We present a 74-year old woman with inherited myoclonus-dystonia, with predominant myoclonus and a novel mutation in the ε-sarcoglycan gene. The patient reports a life-long history of rapid, jerking movements, most severe in the upper extremities as well as a postural and action tremor.
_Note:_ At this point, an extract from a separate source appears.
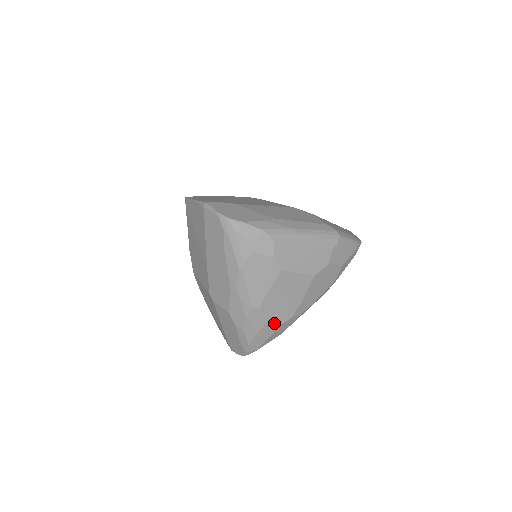
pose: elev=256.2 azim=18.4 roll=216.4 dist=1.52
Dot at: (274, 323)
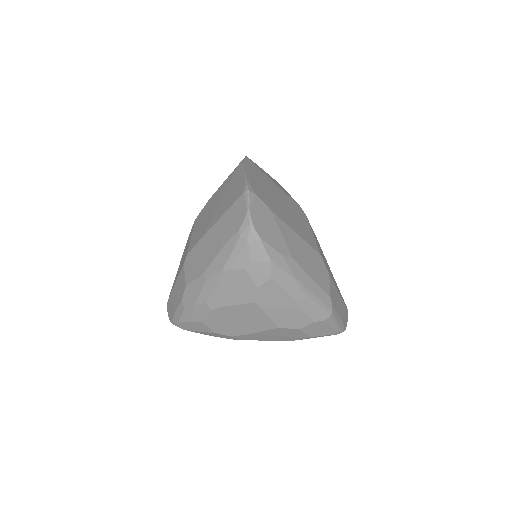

Bilateral deep brain stimulation (DBS) of the ventral intermediate nucleus of the thalamus was performed, and the patient demonstrated moderate clinical improvement in myoclonus. We studied the effects on myoclonus and tremor of varying DBS frequency and amplitude. The frequency tuning curve for myoclonus was similar to that of tremor, suggesting similar mechanisms by which DBS alleviates both disorders.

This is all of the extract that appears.